**READING PASSAGE**
- Theatrical release poster
- Directed by: Foscht Twins: Bianca Foscht, Dilara Foscht
- Written by: Foscht Twins: Bianca Foscht, Dilara Foscht
- Produced by: Foscht Twins: Bianca Foscht, Dilara Foscht
- Starring: Bianca Foscht Dilara Foscht Simone Neviani
- Cinematography: Marco Lamera
- Edited by: James Clark
- Music by: Emiliano Ausin
- Distributed by: Gravitas Ventures (North American Release)
- Release dates: December 19, 2024 (Wales International Film Festival); August 15, 2025 (North America);
- Running time: 86 minutes
- Country: Canada
- Languages: English German Italian French

= Day of a Lion =

2025 film

Day of a Lion is a 2024 Canadian multilingual independent film. A psychodrama written, directed and starring the Foscht twins, Bianca Foscht and Dilara Foscht, it premiered in December 2024 at the Wales International Film Festival, where it won Best Foreign Feature Film.

**EXERCISES TO COMPLETE**
**a)** Answer from the Day of a Lion entry:
(i) Who edited the film?
(ii) What is its running time?
(iii) Which award did it win at the Wales International Film Festival?
**b)** Using the Day of a Lion entry, explain why the film can be called multilingual.
**c)** Pick up the Day of a Lion entry after its final sentence and write the next part.

**INPUT DATA**

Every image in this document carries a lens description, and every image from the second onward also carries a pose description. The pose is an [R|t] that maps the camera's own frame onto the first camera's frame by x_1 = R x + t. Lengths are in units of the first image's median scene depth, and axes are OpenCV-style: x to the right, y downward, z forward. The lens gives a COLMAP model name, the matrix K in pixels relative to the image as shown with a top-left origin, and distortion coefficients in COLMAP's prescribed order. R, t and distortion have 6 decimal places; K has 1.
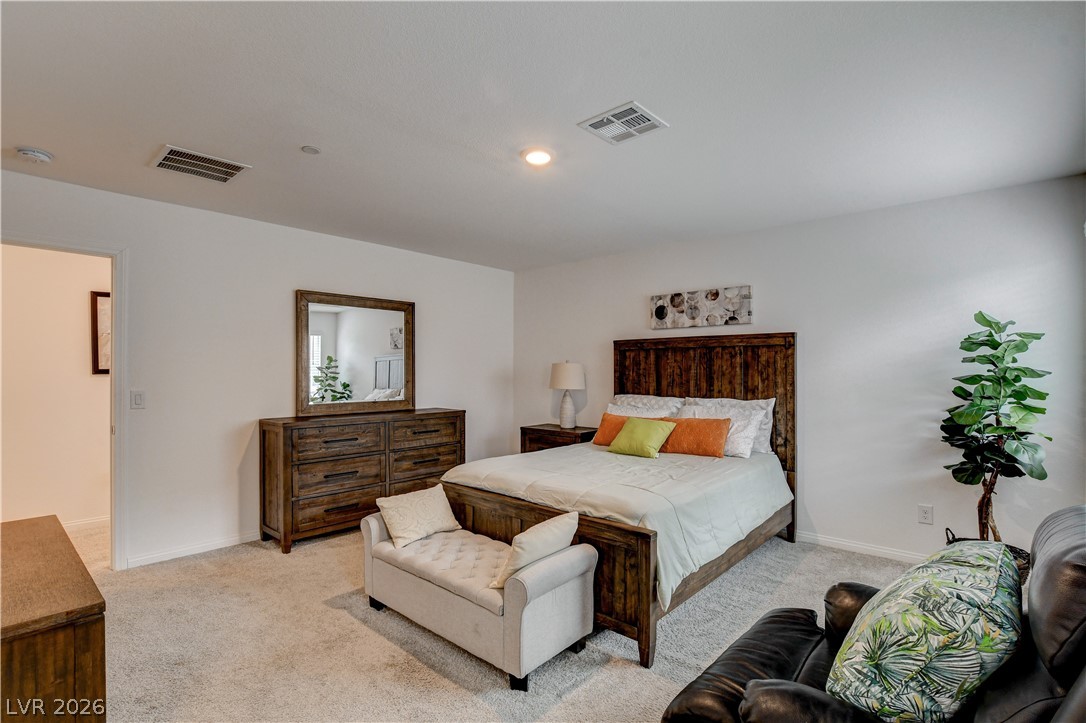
lens RADIAL K [[521.9, 0, 543.0], [0, 521.9, 361.5], [0, 0, 1]] dist [-0.026478, 0.000158]
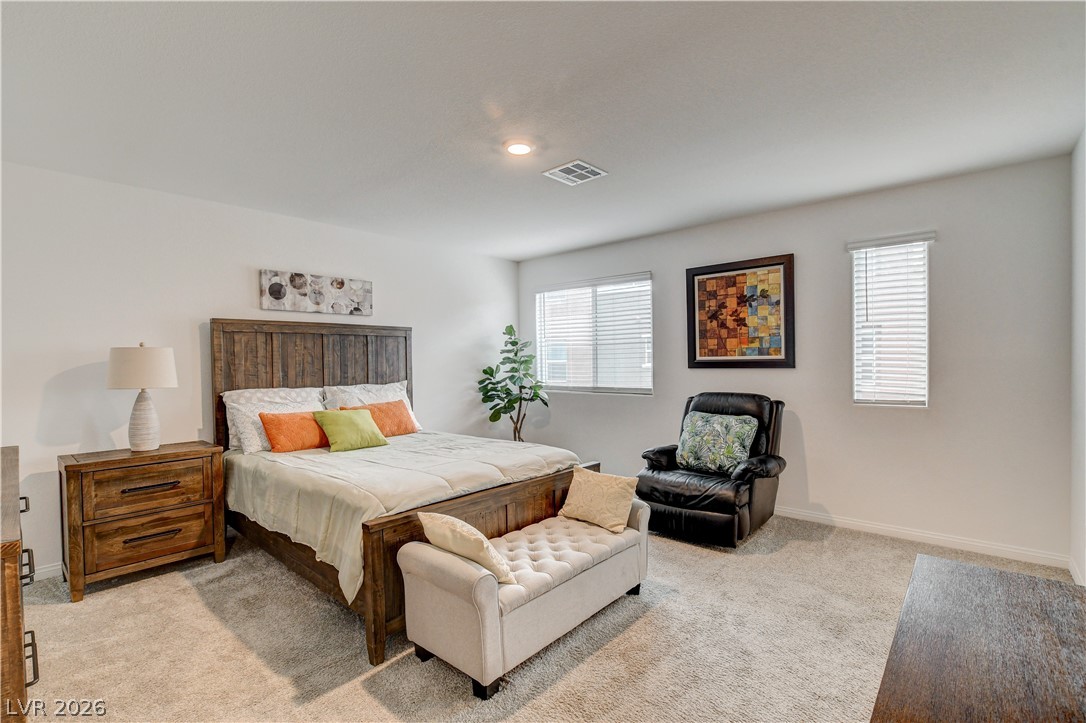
lens RADIAL K [[492.4, 0, 544.0], [0, 492.4, 367.9], [0, 0, 1]] dist [-0.021452, 0.000778]
pose [[-0.010829, -0.017245, 0.999793, -0.624444], [-0.005505, 0.999837, 0.017186, 0.017212], [-0.999926, -0.005317, -0.010922, 0.604503]]
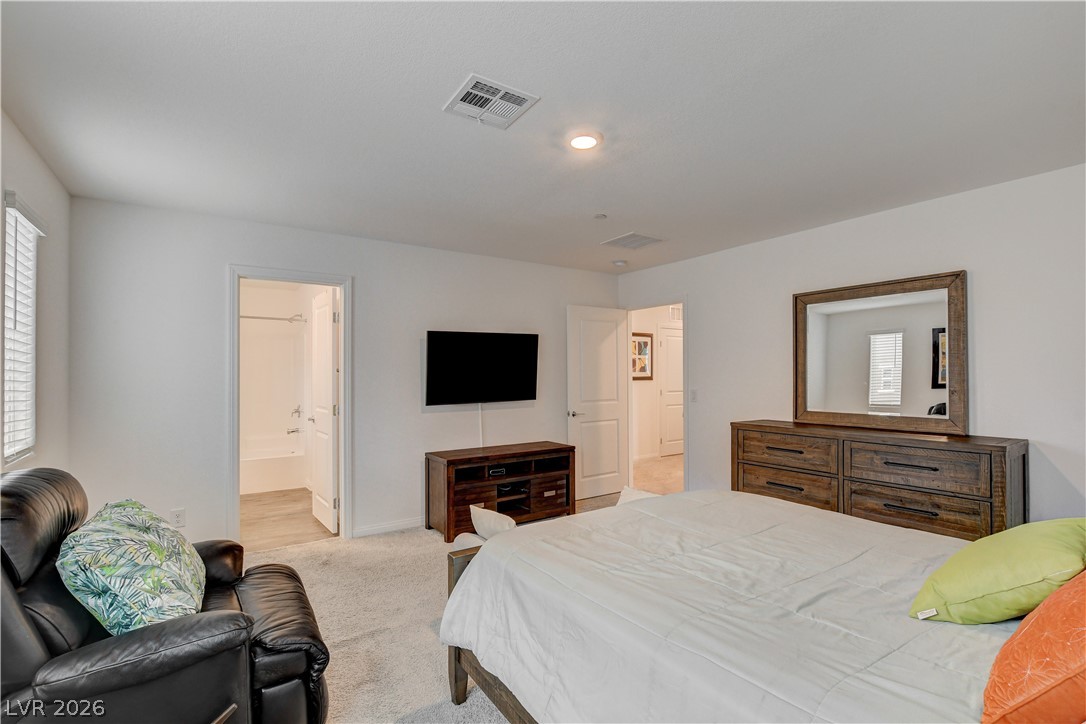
lens RADIAL K [[486.7, 0, 536.4], [0, 486.7, 367.2], [0, 0, 1]] dist [0.000840, 0.000119]
pose [[-0.245555, -0.019464, -0.969187, 0.521229], [0.019604, 0.999494, -0.025039, 0.013645], [0.969184, -0.025149, -0.245050, 0.703547]]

**EXERCISE RESULTS**
**a)**
(i) James Clark
(ii) 86 minutes
(iii) Best Foreign Feature Film

**b)** The entry lists four languages for the film: English, German, Italian and French. Because it uses several languages, the entry describes it as a multilingual independent film.

**c)**
== Plot ==
Set in the late 1950s, the film tells the story of sisters Wanda and Dolly, who, after their father's sudden death, reunite at their childhood home and discover they have grown apart by keeping secrets from one another for decades. Once close but now estranged, as they begin to go through their father's belongings and settle his affairs, they find themselves unraveling forgotten secrets from the past. Tensions run high as the house, once filled with memories, becomes a battleground where old wounds are reopened. The sisters, drawn into a game of cat and mouse, struggle to confront their shared history.

== Cast ==
- Bianca Foscht as Wanda
- Dilara Foscht as Dolly
- Simone Neviani as Geronimo

== Production and release ==
The Foschts wrote, directed and star in the film. Their interest in “collapsing identity through the craft of acting” inspired them to create Day of a Lion. Filming took place in the spring of 2023 in one location in Vancouver. The film premiered on December 19, 2024, at the Wales International Film Festival. It was released in North America via digital platforms in August 2025.

== Awards ==
- 2024: Winner, International Feature Film Award (Bianca and Dilara Foscht), Wales International Film Festival
- 2024: Nominated, Best First Time Filmmaker Award, Montreal Independent Film Festival
- 2025: Winner(?), several awards at the Idyllwild International Festival of Cinema:
  - Best International Feature Film (Bianca & Dilara Foscht)
  - Best Original Screenplay (Bianca & Dilara Foscht)
  - Best Supporting Actor (Simone Neviani)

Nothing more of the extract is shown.